» **What is required**
Filter this listing down to the lines that contain the word "roll", and copy them.
[Data shown Boundary: Start]
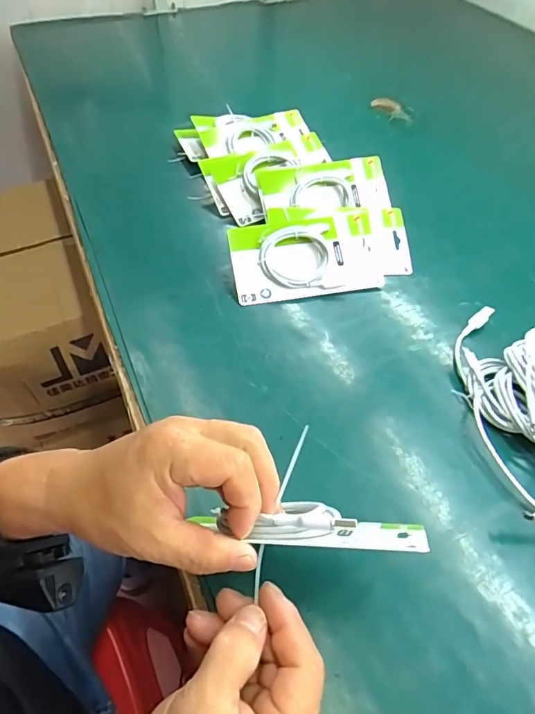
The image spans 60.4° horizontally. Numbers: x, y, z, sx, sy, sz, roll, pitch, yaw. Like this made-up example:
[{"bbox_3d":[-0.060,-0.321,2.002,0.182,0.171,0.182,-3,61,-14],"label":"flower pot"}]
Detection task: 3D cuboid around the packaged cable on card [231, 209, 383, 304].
[{"bbox_3d":[0.048,-0.123,0.560,0.181,0.018,0.107,-9,77,-10],"label":"packaged cable on card"}]

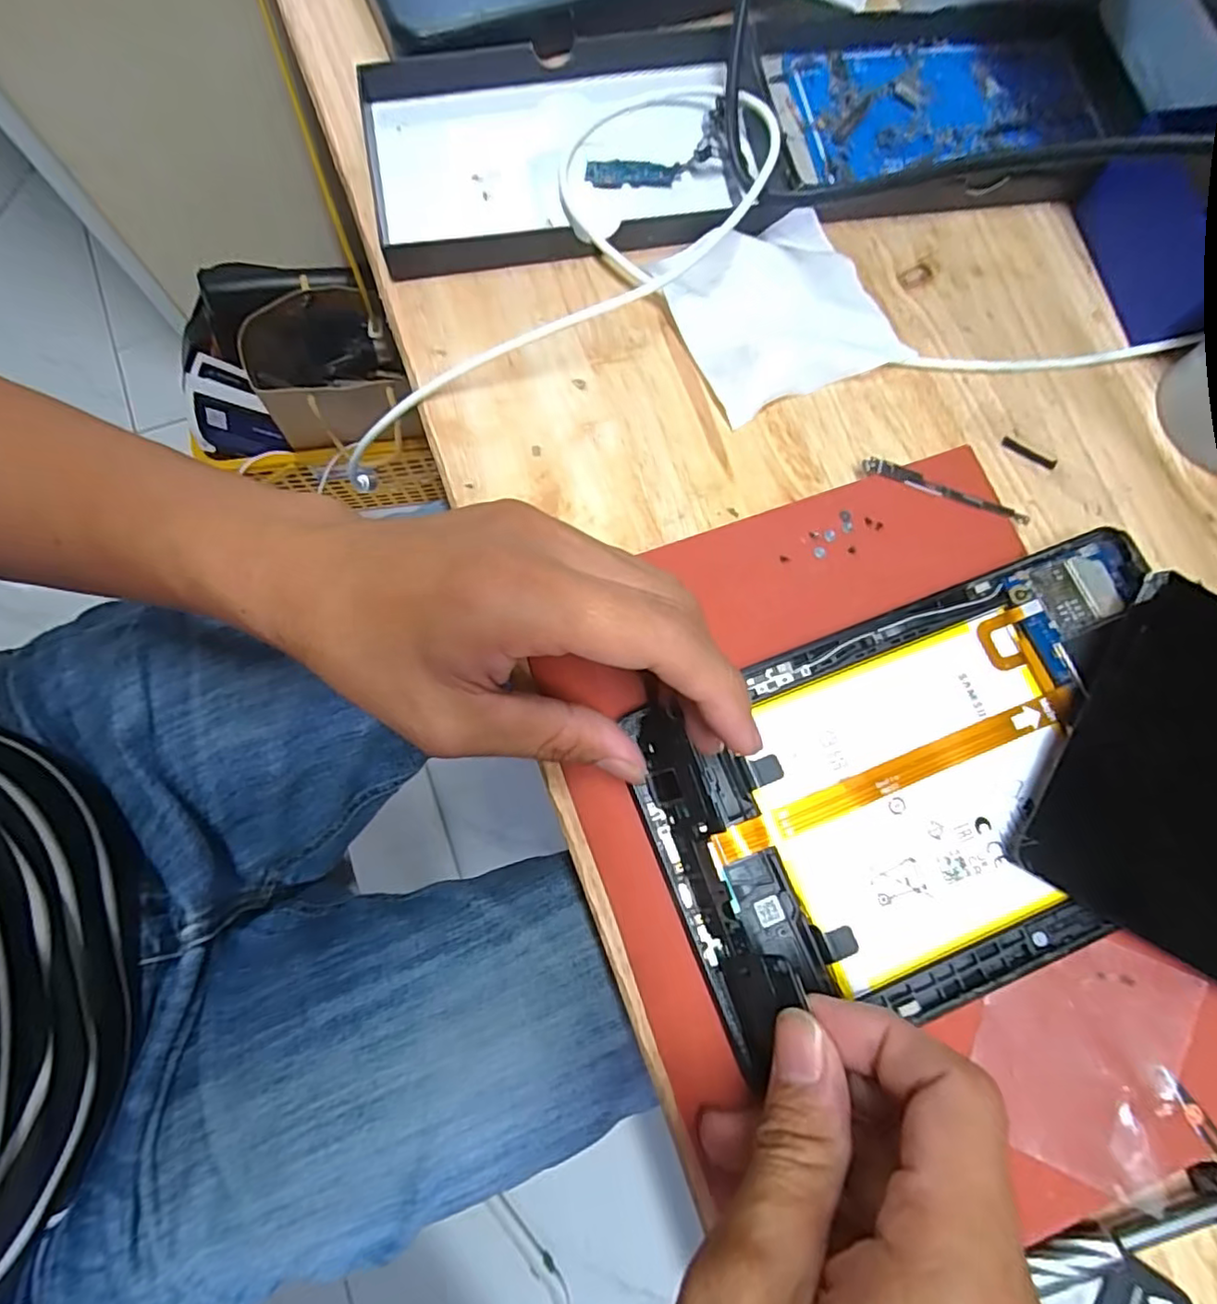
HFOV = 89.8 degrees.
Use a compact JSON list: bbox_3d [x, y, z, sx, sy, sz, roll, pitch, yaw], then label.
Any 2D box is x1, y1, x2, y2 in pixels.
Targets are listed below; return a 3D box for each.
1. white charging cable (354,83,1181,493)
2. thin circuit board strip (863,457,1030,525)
[{"bbox_3d":[0.051,-0.181,0.258,0.347,0.026,0.167,-10,77,-5],"label":"white charging cable"},{"bbox_3d":[0.133,-0.064,0.240,0.066,0.004,0.007,21,77,2],"label":"thin circuit board strip"}]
[Data shown Boundary: End]
» **Result of this task**
The image spans 60.4° horizontally. Numbers: x, y, z, sx, sy, sz, roll, pitch, yaw. Like this made-up example:
Use a compact JSON list: bbox_3d [x, y, z, sx, sy, sz, roll, pitch, yaw], then label.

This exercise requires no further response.